Pritish Nandy (born 15 January 1951) is an Indian poet, painter, journalist, politician, media and television personality, animal activist and film producer. He was member of Rajya Sabha, the upper house of the Indian parliament representing Maharashtra based party Shiv Sena. He has published a number of poetry books in English and translated poems by other writers from Bengali and Urdu into English.
Pritish Nandy was born in Bhagalpur in the state of Bihar in eastern India to a Bengali Christian family. He is the son of Satish Chandra Nandy and Prafulla Nalini Nandy, and brother of Ashis Nandy and Manish Nandy. He was educated at La Martiniere College and, briefly, at Presidency College in Kolkata, where he spent the first 28 years of his life. Nandy's mother was a teacher at La Martiniere Calcutta and subsequently became the school's first Indian vice principal.
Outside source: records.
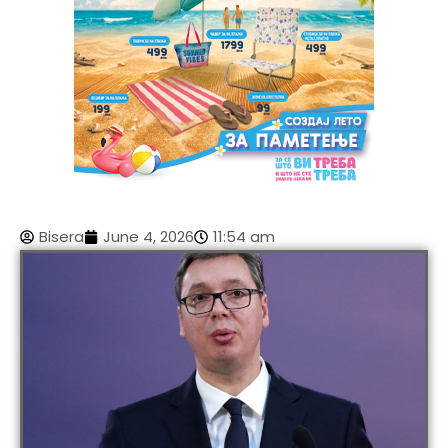
Bisera
June 4, 2026
11:54 am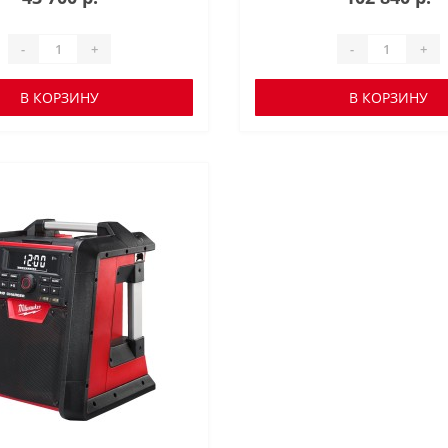
-
+
-
+
В КОРЗИНУ
В КОРЗИНУ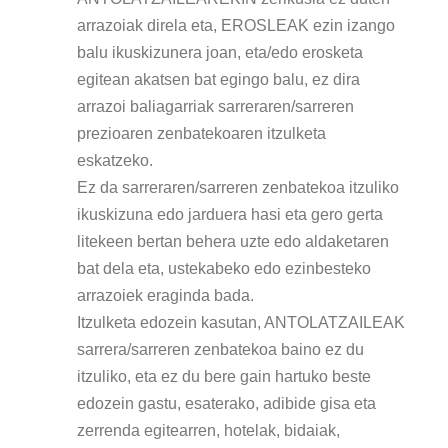
arrazoiak direla eta, EROSLEAK ezin izango
balu ikuskizunera joan, eta/edo erosketa
egitean akatsen bat egingo balu, ez dira
arrazoi baliagarriak sarreraren/sarreren
prezioaren zenbatekoaren itzulketa
eskatzeko.
Ez da sarreraren/sarreren zenbatekoa itzuliko
ikuskizuna edo jarduera hasi eta gero gerta
litekeen bertan behera uzte edo aldaketaren
bat dela eta, ustekabeko edo ezinbesteko
arrazoiek eraginda bada.
Itzulketa edozein kasutan, ANTOLATZAILEAK
sarrera/sarreren zenbatekoa baino ez du
itzuliko, eta ez du bere gain hartuko beste
edozein gastu, esaterako, adibide gisa eta
zerrenda egitearren, hotelak, bidaiak,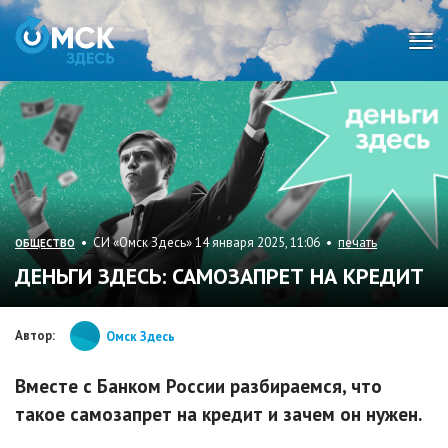
Мен
• СИ «Омск Здесь» 14 января 2025, 11:06 •
печать
ОБЩЕСТВО
ДЕНЬГИ ЗДЕСЬ: САМОЗАПРЕТ НА КРЕДИТ
Автор:
Омск Здесь
Вместе с Банком России разбираемся, что
такое самозапрет на кредит и зачем он нужен.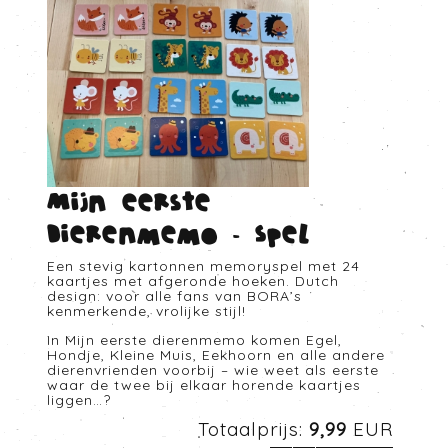
Mijn eerste
dierenmemo - Spel
Een stevig kartonnen memoryspel met 24
kaartjes met afgeronde hoeken. Dutch
design: voor alle fans van BORA’s
kenmerkende, vrolijke stijl!
In Mijn eerste dierenmemo komen Egel,
Hondje, Kleine Muis, Eekhoorn en alle andere
dierenvrienden voorbij – wie weet als eerste
waar de twee bij elkaar horende kaartjes
liggen…?
Totaalprijs:
9,99
EUR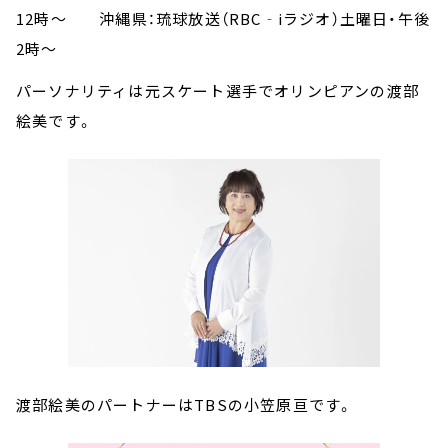
12時～ 沖縄県：琉球放送（RBC‐iラジオ）土曜日・午後
2時～
パーソナリティは元スケート選手でオリンピアンの渡部
絵美です。
渡部絵美のパートナーはTBSの小笠原亘です。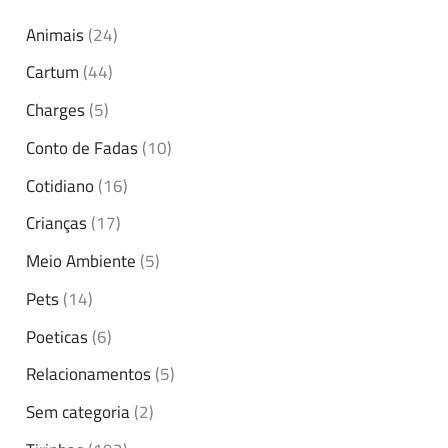
Animais
(24)
Cartum
(44)
Charges
(5)
Conto de Fadas
(10)
Cotidiano
(16)
Crianças
(17)
Meio Ambiente
(5)
Pets
(14)
Poeticas
(6)
Relacionamentos
(5)
Sem categoria
(2)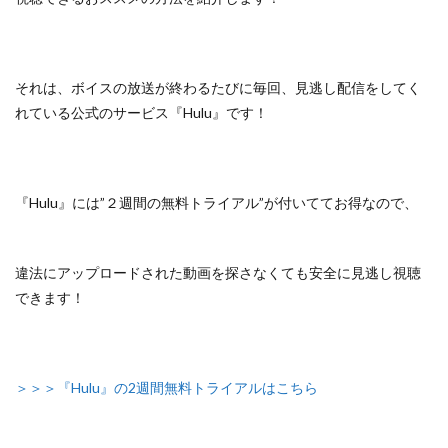
それは、ボイスの放送が終わるたびに毎回、見逃し配信をしてく
れている
公式のサービス『Hulu』
です！
『Hulu』には”２週間の無料トライアル”が付いててお得なので、
違法にアップロードされた動画を探さなくても安全に見逃し視聴
できます！
＞＞＞『Hulu』の2週間無料トライアルはこちら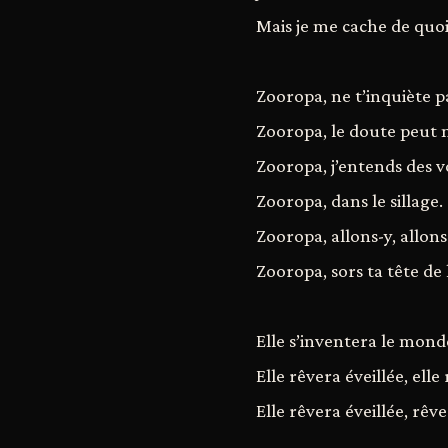
Mais je me cache de quoi
Zooropa, ne t’inquiète pa
Zooropa, le doute peut 
Zooropa, j’entends des vo
Zooropa, dans le sillage.
Zooropa, allons-y, allons à
Zooropa, sors ta tête de 
Elle s’inventera le mond
Elle rêvera éveillée, elle
Elle rêvera éveillée, rêve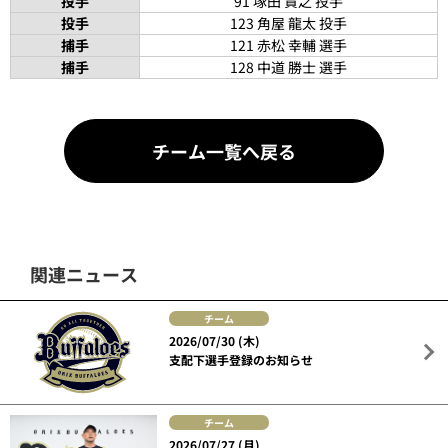
投手
91 塚田 貴之 投手
投手
123 角屋 龍太 投手
捕手
121 赤松 幸輔 選手
捕手
128 中道 勝士 選手
チーム一覧へ戻る
関連ニュース
チーム
2026/07/30 (木)
支配下選手登録のお知らせ
チーム
2026/07/27 (月)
Pritish Nandy's first book of poems Of Gods and Olives was published in 1967. Three further volumes followed in the 1960s and a further 14 volumes were published in the 1970s. During the seventies Nandy edited and published a poetry magazine called Dialogue which published many of India's finest poets in English and other languages, in translation. Dialogue also published over forty books of poems, of first time poets as well as famous poets. It became an iconic platform for contemporary Indian poetry, in English and in translation. In July 1981 Nandy was nominated as a Poet Laureate by the World Academy of Arts and Culture at the Fifth World Congress of Poets in San Francisco. Nandy's poem Calcutta If You Must Exile Me is considered a pioneering classic in modern Indian literature.
The Government of India conferred on him the Padma Shri in 1977 for his contribution to Indian literature. He wrote a new book of poems called Again in 2010 after a long hiatus and then, Stuck on 1/Forty in 2012. In 2014, his version of the Isha Upanishad was published.